BOOK REVIEW: The Goldfinch: A Deleciously Absorbig Read By Donna Tartt
THE GOLDFINCH is the intriguing story of Theo’s life experiences – from his early teens through adulthood – and how these mold the young man he grows to be. With the loss of his mother in a tragic explosion at the art museum, he is plagued all his life with feelings of abandonment. In the chaos following the explosion, he steals the priceless antique painting of the Goldfinch from the gallery as he escapes the devastation. Guilt joins abandonment and these emotions lead him to extreme self-destructive behavior and life-altering relationships with people he clings to throughout his young life.

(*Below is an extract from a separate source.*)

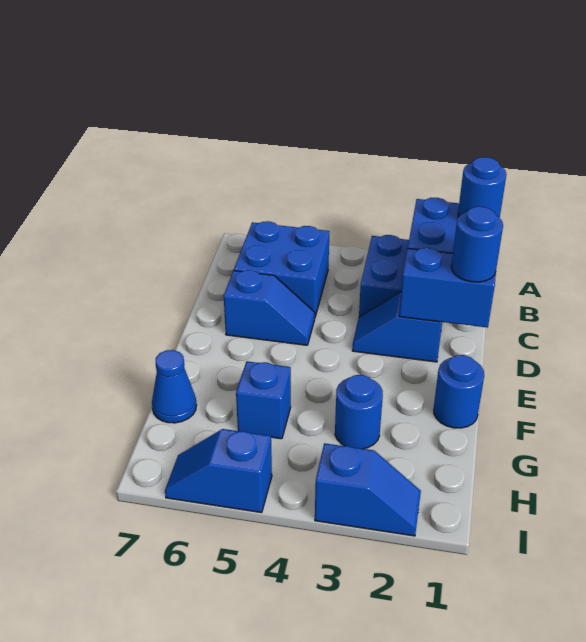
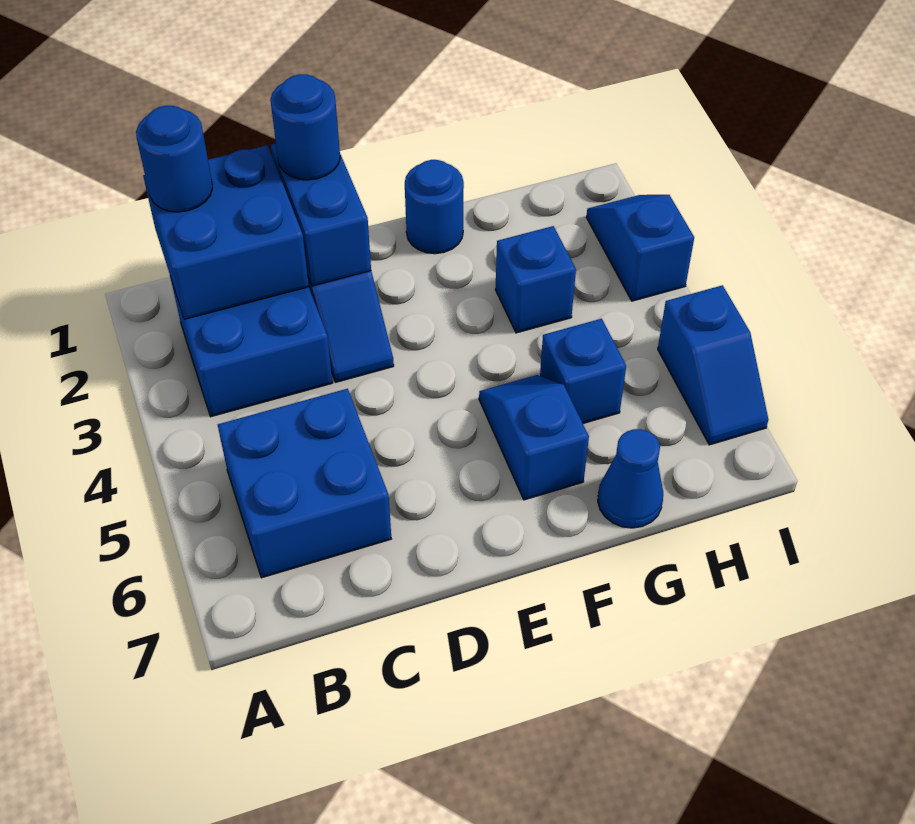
blue slope D5:D6 level 1 top 6 -> blue slope F5:F6 level 1 top 6
blue round brick G3 level 1 -> blue brick G3 level 1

Donna Tartt has written a compelling portrait (no pun intended) of a justifiably troubled person who seems to just miss the turn in life that will lead him to happiness and peace. She details, with authority, such arcane activities as street drugs, their preparation and usage, woodworking techniques, antique hand tools, exotic woods and their specific advantages, characteristics, including the smell of the wood shavings. The research required to acquire this knowledge is mind-blowing. One would assume that, in addition to being a talented author, she must also be a very gifted druggie woodworker.
Following her descriptive details of architecture, craft techniques, and geographical depictions of New York City’s upper Eastside, Greenwich Village, and recession devastated Las Vegas subdivisions, the author treats the reader to fully developed characters. It is so well done that the reader is moved as much by her own emotions as those of the characters experiencing them.
Tartt is unconstrained by brief passages in this 755 page tome; she gives each scene, each sentence, exactly the time and prose required to fully paint the elements she wants her reader to have. And the reader will respond with full-blown emotional reactions. I highly recommend this work as a five star entertainment that will leave the reader feeling emotionally and intellectually satisfied.